Immigration Reform Bill Introduced in Congress

With a new administration and a new Congress, the effort to reform our nation’s outdated and dysfunctional immigration laws and procedures has begun in earnest.

On February 18, 2021, the U.S. Citizenship Act of 2021, the bill championed by the Biden administration, was introduced in both the House of Representatives and the Senate.    The bill is the opening bid in the immigration reform process, and includes provisions that already have bipartisan support, including allowing those who entered as children who now have Deferred Action for Childhood Arrivals (DACA) status, individuals with Temporary Protected Status (TPS), and farmworkers who are essential to our food supply chain, to apply for permanent residency.
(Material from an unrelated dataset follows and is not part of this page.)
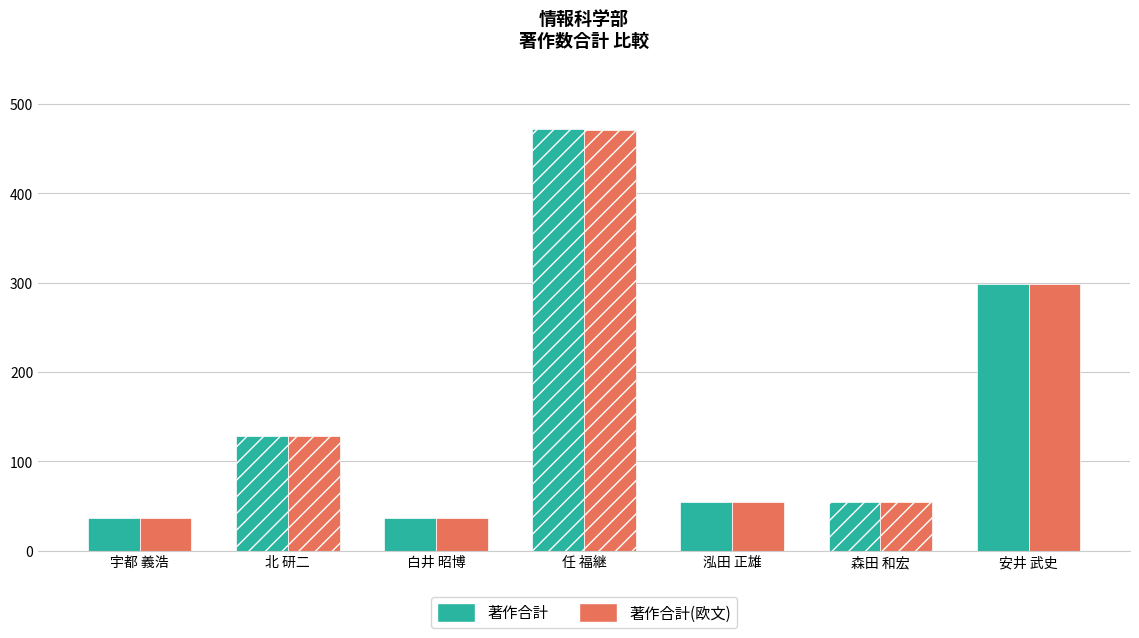

The 著作合計 series shows 298 at 安井 武史. True or false?

True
The bill would also allow other undocumented individuals shut out of any path to a green card under current immigration laws to seek temporary status that would lead to residency and then citizenship over eight years, enabling them to fully participate in our society, where they are already integral members of our workforce and economy.

The bill is a long overdue  recognition of the urgent need to revamp the nation’s immigration laws, which are completely out of sync with the nation’s demographic and economic realities.  Whether it passes, or whether smaller, more targeted bills advance, such as the Dream Act, that would legalize those with DACA and others who arrived in the U.S. as children, or the Farm Workforce Modernization Act, a bill with support from both the United Farm Workers union and agribusiness, it’s imperative that federal immigration reforms are enacted this year to ensure that the U.S. continues to have a robust workforce, vibrant communities, and a growing economy.
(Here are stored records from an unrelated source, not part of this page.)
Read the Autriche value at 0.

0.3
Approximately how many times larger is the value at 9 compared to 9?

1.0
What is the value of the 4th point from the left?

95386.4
Here are some highlights of the U.S. Citizenship Act of 2021.  It would:

  • Create a path for undocumented individuals living in the U.S., after passing criminal and national security background checks and payment of applicable fees, to receive “lawful prospective immigrant” status, along with their spouses and children.  With that status, they can legally work and travel, and after five years, after further background checks and proof of payment of all income taxes, they could get permanent residency (the “green card”).  Three years later, they could apply for U.S. citizenship.
  • Raise annual numerical ceilings on employment-based immigration and take other measures to speed up the immigration process for professional level immigrants.
  • Improve the U.S.’s ability to attract professional level doctoral students in most STEM fields by easing their path to permanent residency after completing their degrees, and to attract temporary specialized occupation foreign H-1B visa workers by codifying in statute that their spouses and minor children of working age can legally work.
  • Authorize a pilot program to allow for regional employment-based immigration for economic development.
  • Prioritize family unity through various changes that will end the often lengthy separations of permanent residents and U.S. citizens from their immediate family members, including their spouses, children, adult children, parents and siblings, due to processing backlogs or wait lists (for example, at this writing unmarried adult children of permanent residents or naturalized U.S. citizens from Mexico have been waiting more than 20 years to reach the top of the wait list to immigrate).
  • Direct funding and programming to address root causes pushing immigrants from Central America to flee their countries and seek asylum in the U.S.
  • Create new opportunities for those fearing persecution in western hemisphere countries to apply for refugee status and resettlement from within those countries.
  • Reform and direct resources to the asylum processing system to remove barriers to applying for asylum, reduce processing backlogs, and allow earlier issuance of work permits to asylum applicants.
  • Take multiple steps to improve due process for immigrants interacting with the immigration court system and to reduce immigration court backlogs.
  • Create new initiatives and provide grant funding to promote immigrant integration efforts and programs at the state and local levels, including funding for English language instruction, workforce development and economic integration efforts, and citizenship instruction.
  • Direct funds towards infrastructure and technology for border security.
  • Replace the term “alien” with the term “noncitizen” in the immigration and nationality statutes.